§ Instructions for the task: Please resume the piece on Medicaid expansion and the opioid epidemic, picking up right after its last sentence.

§ Excerpt:
Segment Open
Medicaid Expansion Is Critical for States Fighting Opioid Epidemic

As the Senate Health, Education, Labor, and Pensions Committee meets tomorrow on the federal response to the opioid epidemic, it should consider the recent Government Accountability Office (GAO) report showing that the Affordable Care Act’s (ACA) Medicaid expansion is providing essential mental health and substance use disorder treatment. And while the committee discusses how to support states’ efforts to combat the opioid epidemic, the Republican majority in Congress should end its efforts to repeal the ACA, which would undermine access to care for millions of people struggling with mental health and substance use disorders.

The report shows that the Medicaid expansion has been critically important for low-income adults in the four expansion states that GAO studied: West Virginia, Iowa, New York, and Washington. GAO found that:

  • A large share of newly enrolled beneficiaries used mental health or substance use disorder treatment in 2014. Between 20 and 34 percent of Medicaid expansion beneficiaries used behavioral health services in the four states, including psychotherapy, diagnostic services, and prescription drugs to treat a mental health or substance use disorder.
Segment Closed
§ Dataset extract:
Segment Open
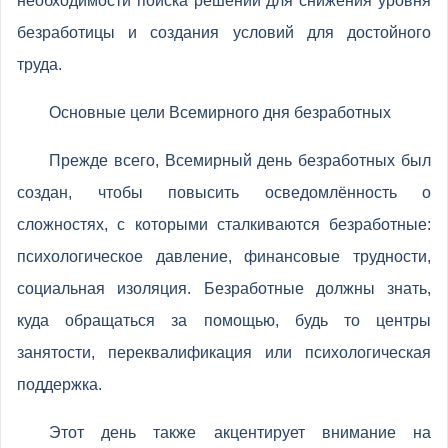
необходимости поиска решений для снижения уровня
безработицы и создания условий для достойного
труда.
Основные цели Всемирного дня безработных
Прежде всего, Всемирный день безработных был
создан, чтобы повысить осведомлённость о
сложностях, с которыми сталкиваются безработные:
психологическое давление, финансовые трудности,
социальная изоляция. Безработные должны знать,
куда обращаться за помощью, будь то центры
занятости, переквалификация или психологическая
поддержка.
Этот день также акцентирует внимание на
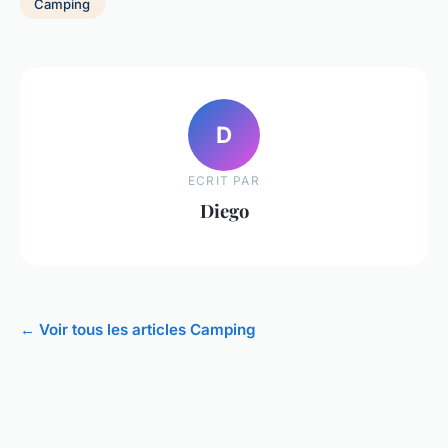
Camping
D
ECRIT PAR
Diego
← Voir tous les articles Camping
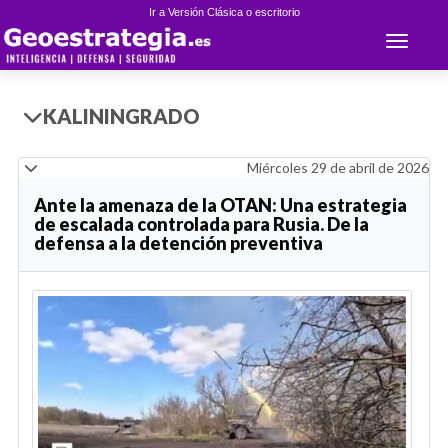
Ir a Versión Clásica o escritorio
Toggle 
KALININGRADO
Miércoles 29 de abril de 2026
Ante la amenaza de la OTAN: Una estrategia
de escalada controlada para Rusia. De la
defensa a la detención preventiva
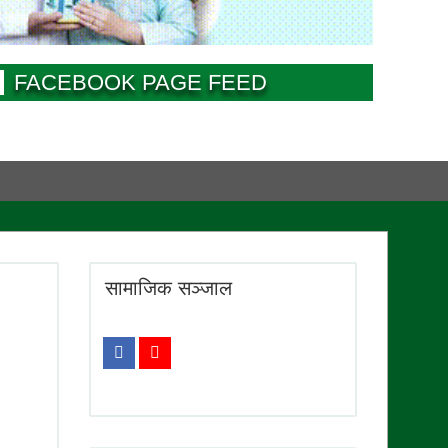
FACEBOOK PAGE FEED
सामाजिक सञ्जाल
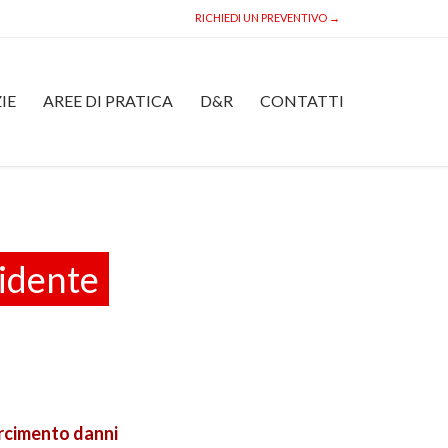
RICHIEDI UN PREVENTIVO →
Skip
IE
AREE DI PRATICA
D&R
CONTATTI
to
content
cidente
arcimento danni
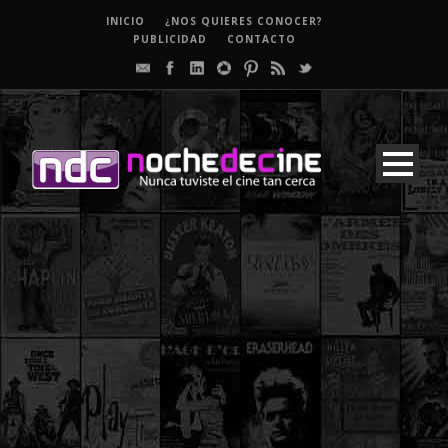
INICIO
¿NOS QUIERES CONOCER?
PUBLICIDAD
CONTACTO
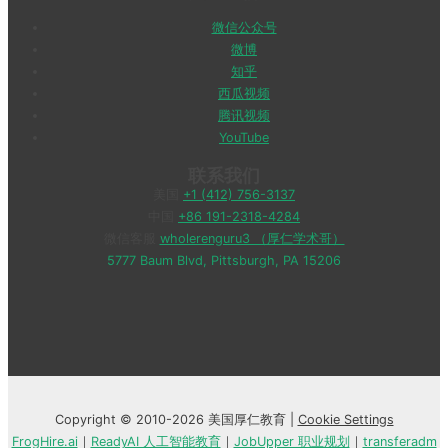
微信公众号
微博
知乎
西瓜视频
腾讯视频
YouTube
联系我们
美国
+1 (412) 756-3137
中国
+86 191-2318-4284
微信客服
wholerenguru3 （厚仁学术哥）
5777 Baum Blvd, Pittsburgh, PA 15206
Copyright © 2010-2026 美国厚仁教育 |
Cookie Settings
FrogHire.ai
｜
ReadyAI 人工智能教育
｜
JobUpper 职业规划
｜
transferadm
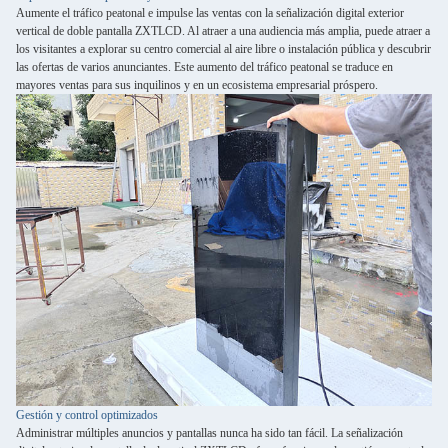
Aumente el tráfico peatonal e impulse las ventas con la señalización digital exterior
vertical de doble pantalla ZXTLCD. Al atraer a una audiencia más amplia, puede atraer a
los visitantes a explorar su centro comercial al aire libre o instalación pública y descubrir
las ofertas de varios anunciantes. Este aumento del tráfico peatonal se traduce en
mayores ventas para sus inquilinos y en un ecosistema empresarial próspero.
Gestión y control optimizados
Administrar múltiples anuncios y pantallas nunca ha sido tan fácil. La señalización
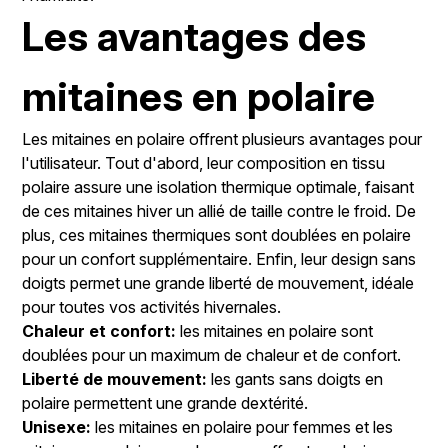
Les avantages des
mitaines en polaire
Les mitaines en polaire offrent plusieurs avantages pour
l'utilisateur. Tout d'abord, leur composition en tissu
polaire assure une isolation thermique optimale, faisant
de ces mitaines hiver un allié de taille contre le froid. De
plus, ces mitaines thermiques sont doublées en polaire
pour un confort supplémentaire. Enfin, leur design sans
doigts permet une grande liberté de mouvement, idéale
pour toutes vos activités hivernales.
Chaleur et confort:
les mitaines en polaire sont
doublées pour un maximum de chaleur et de confort.
Liberté de mouvement:
les gants sans doigts en
polaire permettent une grande dextérité.
Unisexe:
les mitaines en polaire pour femmes et les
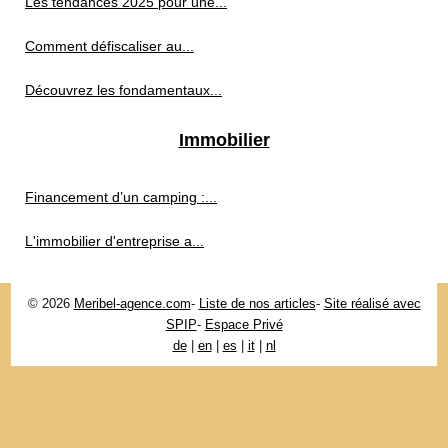
Les tendances 2025 pour une...
Comment défiscaliser au...
Découvrez les fondamentaux...
Immobilier
Financement d’un camping :...
L'immobilier d'entreprise a...
© 2026
Meribel-agence.com
-
Liste de nos articles
-
Site réalisé avec
SPIP
-
Espace Privé
de
|
en
|
es
|
it
|
nl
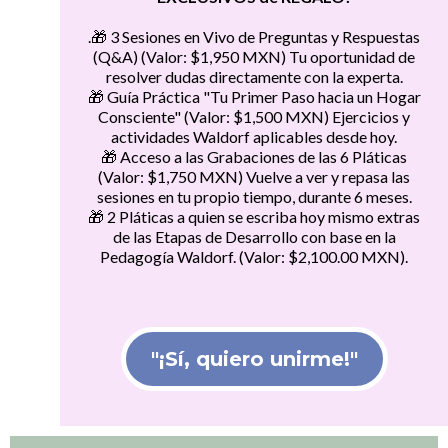
.🎁 3 Sesiones en Vivo de Preguntas y Respuestas
(Q&A) (Valor: $1,950 MXN) Tu oportunidad de
resolver dudas directamente con la experta.
🎁 Guía Práctica "Tu Primer Paso hacia un Hogar
Consciente" (Valor: $1,500 MXN) Ejercicios y
actividades Waldorf aplicables desde hoy.
🎁 Acceso a las Grabaciones de las 6 Pláticas
(Valor: $1,750 MXN) Vuelve a ver y repasa las
sesiones en tu propio tiempo, durante 6 meses.
🎁 2 Pláticas a quien se escriba hoy mismo extras
de las Etapas de Desarrollo con base en la
Pedagogía Waldorf. (Valor: $2,100.00 MXN).
"¡Sí, quiero unirme!"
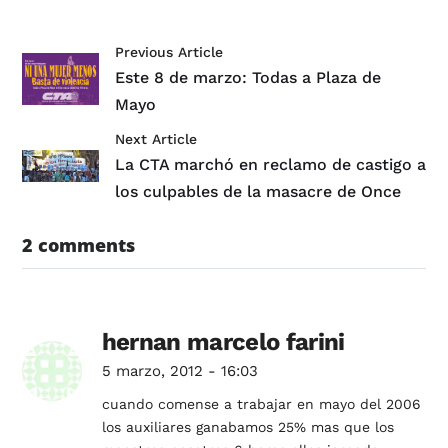
Previous Article
Este 8 de marzo: Todas a Plaza de
Mayo
Next Article
La CTA marchó en reclamo de castigo a
los culpables de la masacre de Once
2 comments
hernan marcelo farini
5 marzo, 2012 - 16:03
cuando comense a trabajar en mayo del 2006
los auxiliares ganabamos 25% mas que los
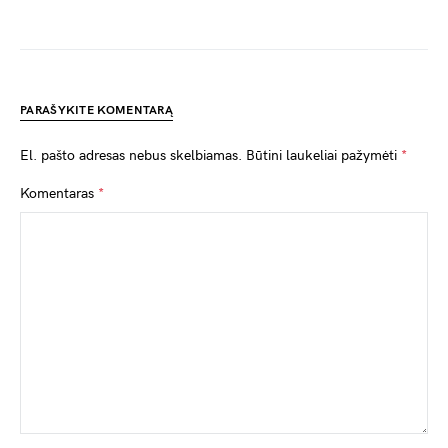
PARAŠYKITE KOMENTARĄ
El. pašto adresas nebus skelbiamas.
Būtini laukeliai pažymėti
*
Komentaras
*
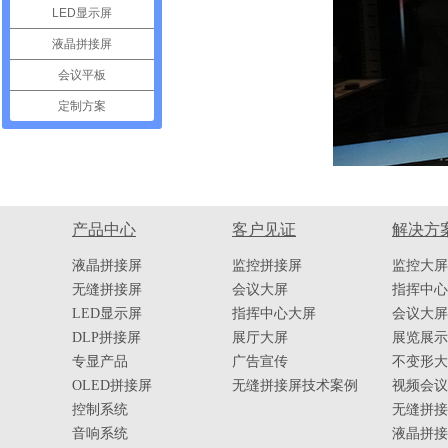
LED显示屏
液晶拼接屏
会议平板
定制方案
产品中心
客户见证
解决方
液晶拼接屏
监控拼接屏
监控大屏
无缝拼接屏
会议大屏
指挥中心
LED显示屏
指挥中心大屏
会议大屏
DLP拼接屏
展厅大屏
展览展示
专显产品
广告宣传
不变形大
OLED拼接屏
无缝拼接屏技术案例
视频会议
控制系统
无缝拼接
音响系统
液晶拼接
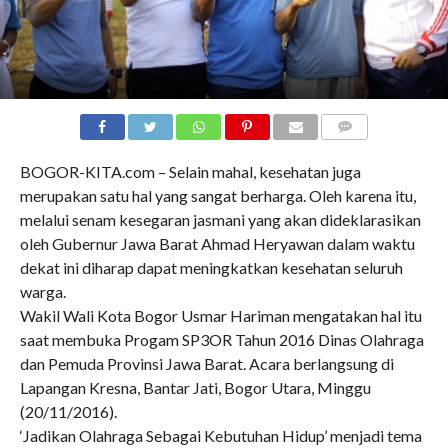
COMMENTS
BOGOR-KITA.com – Selain mahal, kesehatan juga
merupakan satu hal yang sangat berharga. Oleh karena itu,
melalui senam kesegaran jasmani yang akan dideklarasikan
oleh Gubernur Jawa Barat Ahmad Heryawan dalam waktu
dekat ini diharap dapat meningkatkan kesehatan seluruh
warga.
Wakil Wali Kota Bogor Usmar Hariman mengatakan hal itu
saat membuka Progam SP3OR Tahun 2016 Dinas Olahraga
dan Pemuda Provinsi Jawa Barat. Acara berlangsung di
Lapangan Kresna, Bantar Jati, Bogor Utara, Minggu
(20/11/2016).
‘Jadikan Olahraga Sebagai Kebutuhan Hidup’ menjadi tema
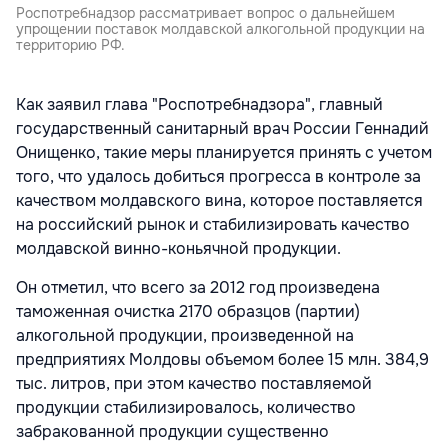
Роспотребнадзор рассматривает вопрос о дальнейшем
упрощении поставок молдавской алкогольной продукции на
территорию РФ.
Как заявил глава "Роспотребнадзора", главный
государственный санитарный врач России Геннадий
Онищенко, такие меры планируется принять с учетом
того, что удалось добиться прогресса в контроле за
качеством молдавского вина, которое поставляется
на российский рынок и стабилизировать качество
молдавской винно-коньячной продукции.
Он отметил, что всего за 2012 год произведена
таможенная очистка 2170 образцов (партии)
алкогольной продукции, произведенной на
предприятиях Молдовы объемом более 15 млн. 384,9
тыс. литров, при этом качество поставляемой
продукции стабилизировалось, количество
забракованной продукции существенно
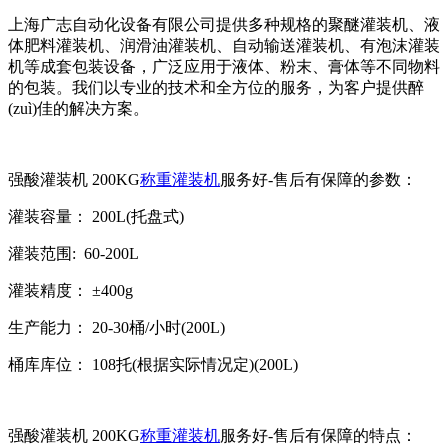
上海广志自动化设备有限公司提供多种规格的聚醚灌装机、液
体肥料灌装机、润滑油灌装机、自动输送灌装机、有泡沫灌装
机等成套包装设备，广泛应用于液体、粉末、膏体等不同物料
的包装。我们以专业的技术和全方位的服务，为客户提供醉
(zuì)佳的解决方案。
强酸灌装机 200KG
称重灌装机
服务好-售后有保障的参数：
灌装容量： 200L(托盘式)
灌装范围: 60-200L
灌装精度： ±400g
生产能力： 20-30桶/小时(200L)
桶库库位： 108托(根据实际情况定)(200L)
强酸灌装机 200KG
称重灌装机
服务好-售后有保障的特点：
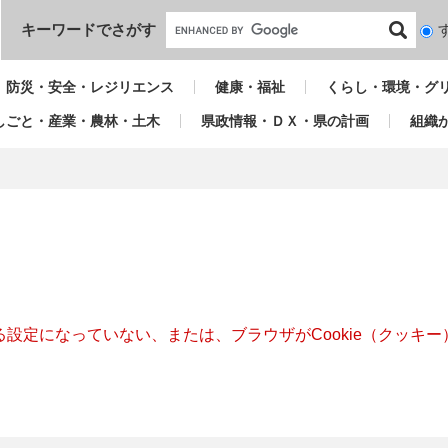
本文へ
キーワードでさがす
検
索
対
防災・安全・レジリエンス
健康・福祉
くらし・環境・グ
象
しごと・産業・農林・土木
県政情報・ＤＸ・県の計画
組織
きる設定になっていない、または、ブラウザがCookie（クッ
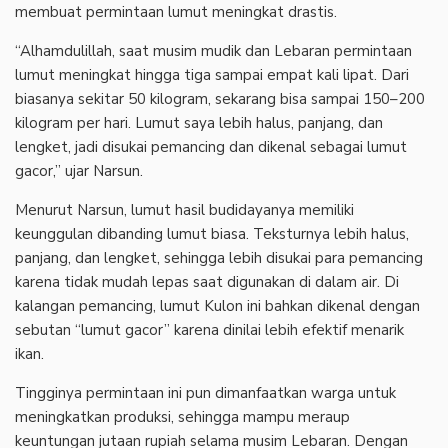
membuat permintaan lumut meningkat drastis.
“Alhamdulillah, saat musim mudik dan Lebaran permintaan
lumut meningkat hingga tiga sampai empat kali lipat. Dari
biasanya sekitar 50 kilogram, sekarang bisa sampai 150–200
kilogram per hari. Lumut saya lebih halus, panjang, dan
lengket, jadi disukai pemancing dan dikenal sebagai lumut
gacor,” ujar Narsun.
Menurut Narsun, lumut hasil budidayanya memiliki
keunggulan dibanding lumut biasa. Teksturnya lebih halus,
panjang, dan lengket, sehingga lebih disukai para pemancing
karena tidak mudah lepas saat digunakan di dalam air. Di
kalangan pemancing, lumut Kulon ini bahkan dikenal dengan
sebutan “lumut gacor” karena dinilai lebih efektif menarik
ikan.
Tingginya permintaan ini pun dimanfaatkan warga untuk
meningkatkan produksi, sehingga mampu meraup
keuntungan jutaan rupiah selama musim Lebaran. Dengan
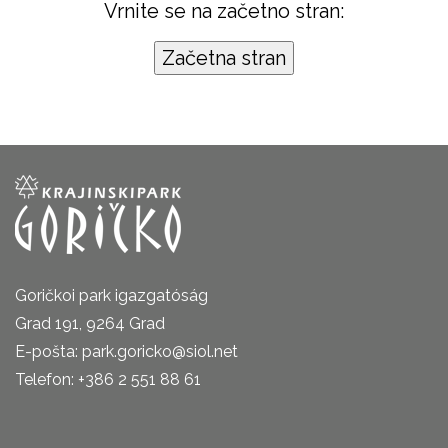
Vrnite se na začetno stran:
Goričkoi park igazgatóság
Grad 191, 9264 Grad
E-pošta: park.goricko@siol.net
Telefon: +386 2 551 88 61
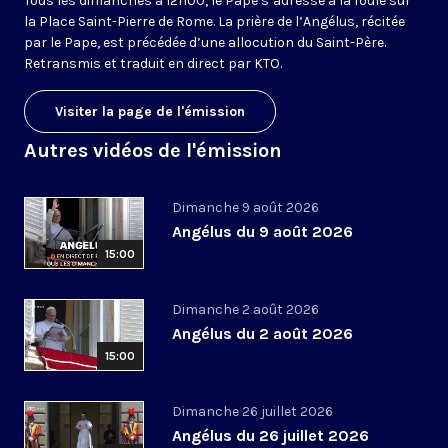
Tous les dimanches à 12h00, le Pape s’adresse à la foule sur
la Place Saint-Pierre de Rome. La prière de l’Angélus, récitée
par le Pape, est précédée d’une allocution du Saint-Père.
Retransmis et traduit en direct par KTO.
Visiter la page de l'émission
Autres vidéos de l'émission
Dimanche 9 août 2026
Angélus du 9 août 2026
15:00
Dimanche 2 août 2026
Angélus du 2 août 2026
15:00
Dimanche 26 juillet 2026
Angélus du 26 juillet 2026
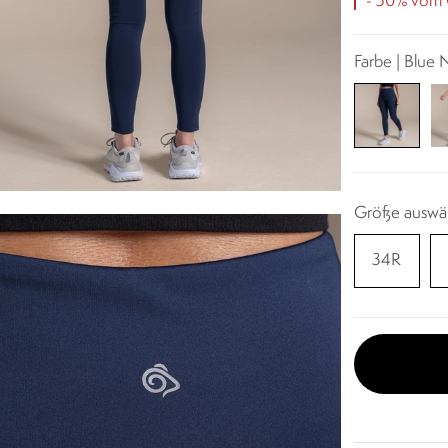
- 50% vom O
Farbe | Blue
Größe auswä
34R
Segment Closed
§ Task answer:
  • State officials credited the expansion with increased access to behavioral health treatment. Officials in West Virginia, Iowa, and Washington said that expansion beneficiaries likely had greater access to care after enrolling in Medicaid. (New York covered poor and low-income adults before 2014 and, therefore, saw less of a change in access to care.) West Virginia officials reported a higher use of medication-assisted treatment for substance use disorders among newly eligible beneficiaries, noting that the state’s charity care program on which uninsured residents relied before the expansion doesn’t pay for behavioral health prescription drugs. Uninsured individuals may have “relied on family members or may have sold personal belongings to afford their medications,” West Virginia officials said.
  • Medicaid’s comprehensive coverage is essential for people with behavioral health conditions. Between 42 and 57 percent of expansion enrollees with a behavioral health diagnosis had an emergency room visit, compared to 13 to 32 percent of enrollees without such a diagnosis. However, the vast majority (between 81 and 92 percent) of emergency room visits by those with a behavioral health diagnosis were not mainly due to their mental health or substance use disorder. That’s likely because people with behavioral health conditions are likelier to have complex health needs. Medicaid’s comprehensive coverage provides treatment and care management, and many states provide greater coordination of care for people with multiple physical and behavioral health conditions, in contrast to the patchwork of uncoordinated care typically available to the uninsured. Limited funding for opioid treatment — without the Medicaid expansion — would leave many people without the care they need.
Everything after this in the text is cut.